___ SOURCE MATERIAL ___

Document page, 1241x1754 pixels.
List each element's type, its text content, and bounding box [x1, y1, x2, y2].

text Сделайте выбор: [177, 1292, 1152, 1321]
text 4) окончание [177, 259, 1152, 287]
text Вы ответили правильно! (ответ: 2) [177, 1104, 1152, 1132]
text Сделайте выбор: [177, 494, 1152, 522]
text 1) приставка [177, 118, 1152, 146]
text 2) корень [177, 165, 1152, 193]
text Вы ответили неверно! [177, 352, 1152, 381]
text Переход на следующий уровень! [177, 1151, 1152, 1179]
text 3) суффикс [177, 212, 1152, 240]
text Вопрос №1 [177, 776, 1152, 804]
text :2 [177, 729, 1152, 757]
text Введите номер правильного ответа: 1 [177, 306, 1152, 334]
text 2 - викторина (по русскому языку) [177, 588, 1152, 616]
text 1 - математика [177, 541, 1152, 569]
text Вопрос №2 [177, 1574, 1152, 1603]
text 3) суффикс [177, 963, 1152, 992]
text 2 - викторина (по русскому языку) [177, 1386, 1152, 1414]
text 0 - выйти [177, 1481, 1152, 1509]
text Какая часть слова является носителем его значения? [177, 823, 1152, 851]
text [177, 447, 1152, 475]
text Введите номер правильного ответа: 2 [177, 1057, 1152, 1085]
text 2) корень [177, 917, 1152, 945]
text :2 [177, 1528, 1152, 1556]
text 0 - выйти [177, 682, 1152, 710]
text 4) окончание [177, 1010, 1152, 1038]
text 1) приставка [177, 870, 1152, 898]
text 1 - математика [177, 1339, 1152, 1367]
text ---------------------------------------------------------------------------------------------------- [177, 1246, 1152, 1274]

___

▶ _TO DO_
Each line from the one that contains "text [177, 447, 1152, 475]" to the end of the data should be set down exactly, both ends included.

▶ _RESPONSE TO THE EXERCISE_
text [177, 447, 1152, 475]
text Введите номер правильного ответа: 2 [177, 1057, 1152, 1085]
text 2) корень [177, 917, 1152, 945]
text :2 [177, 1528, 1152, 1556]
text 0 - выйти [177, 682, 1152, 710]
text 4) окончание [177, 1010, 1152, 1038]
text 1) приставка [177, 870, 1152, 898]
text 1 - математика [177, 1339, 1152, 1367]
text ---------------------------------------------------------------------------------------------------- [177, 1246, 1152, 1274]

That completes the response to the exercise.